January 11, 2009

Govt pays extra for coals extracted from its own mines

Kolkata,10 January: The West Bengal government is paying 134 per cent extra on coal extracted from its own mines, which has resulted into a higher cost of power supply in the state. Instead of retaining the mine rights of Tara East and Tara West blocks of coal mines that the Centre had given to the state government in 1996, the latter chose to rope in Eastern Mineral and Trading Agency (EMTA), which formed a joint venture company, Bengal EMTA Coal Mines Ltd, with the state-owned West Bengal Power Development Corporation (WBPDCL) and Durgapur Projects Ltd (DPL).

The decision has come at a hefty loss as the government is losing Rs 530 for each tonne of coal it is supplies to Bakreswar Thermal Power Project.
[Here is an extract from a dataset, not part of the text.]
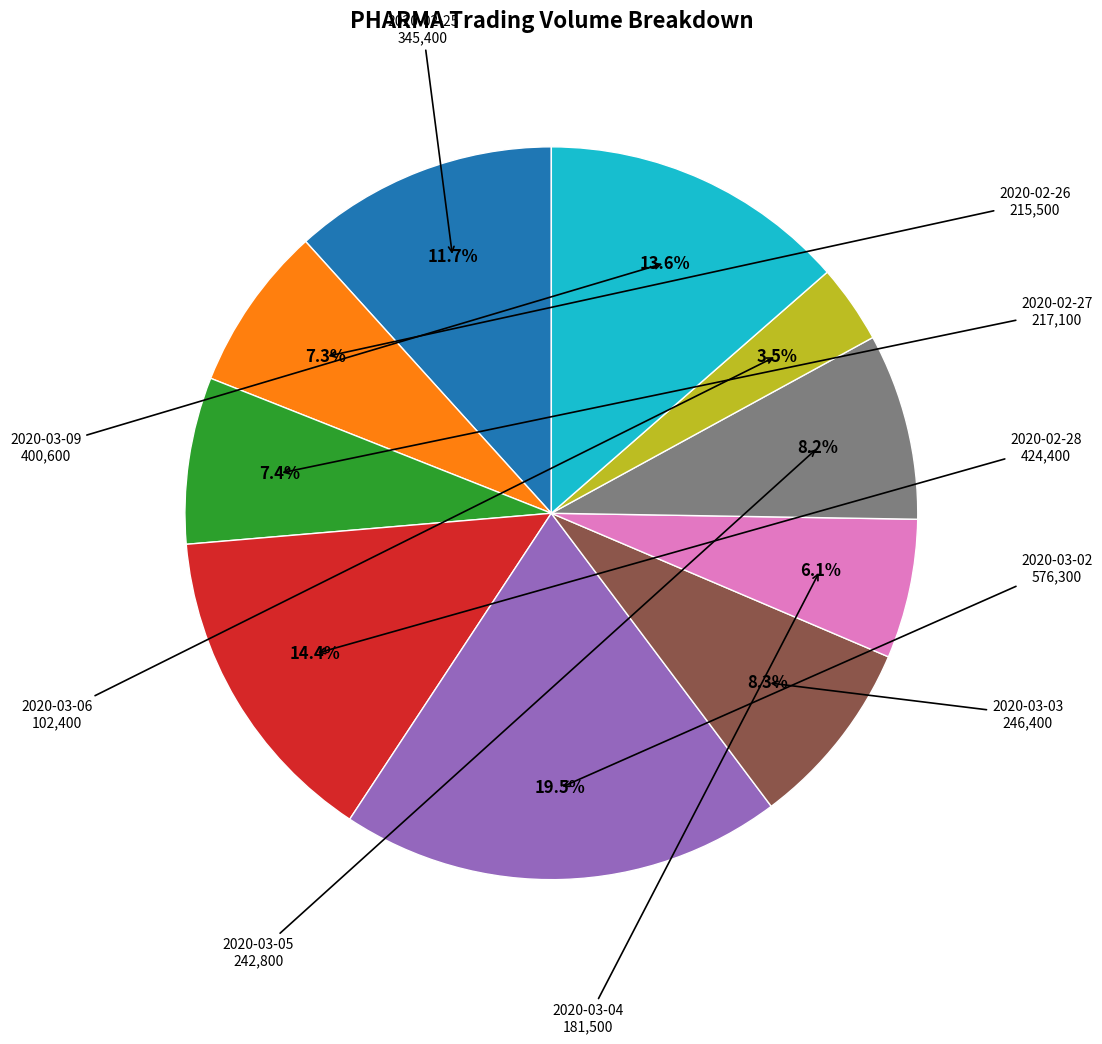

Is there any slice that represents more than half of the pie?

No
The only consolation is the 15 per cent dividend from the net profit that EMTA gives to its state-owned partners — WBPDCL and DPL. According to an agreement between the state government and the EMTA, the WBPDCL buys coal at a price which is 19.5 per cent less than that of Coal India Limited (CIL) notified price. At present, the notified price of the CIL coal is Rs 1,100 per tonne. So, the price of the EMTA coal works out to be nearly Rs 880 per tonne.

But herein lies the rub. Had the government retained the exclusive rights on the mines and opted for contract mining, the cost of coal, including transportation charges, would not have been more than Rs 350 per tonne at present rates. According to WBPDCL Chairman S Mahapatra, cost of coal accounts for nearly 70 per cent of the total power generation cost. He added the total requirement of the state-owned power generation company is nearly 20 million tonne a year, of which 4 million tonne comes from the Bengal EMTA. Had WBDCL been in a position to acquire this 4 million tonne at Rs 350 per tonne, it would have inevitably lowered the power generation cost, which at present is Rs 2 and translates to Rs 3.35 when distribution cost is added.

State power secretary Sunil Mitra said the government has been thinking of fixing a new rate, but at the same time admitted that the process has not been initiated as yet. According to Mitra, the current price reflects the investments EMTA has made for acquiring the mines, prospecting the blocks, giving relief and creating transport infrastructure. EMTA insiders said the company, still unlisted, had never been clear with its financials, although it has huge plans in power business.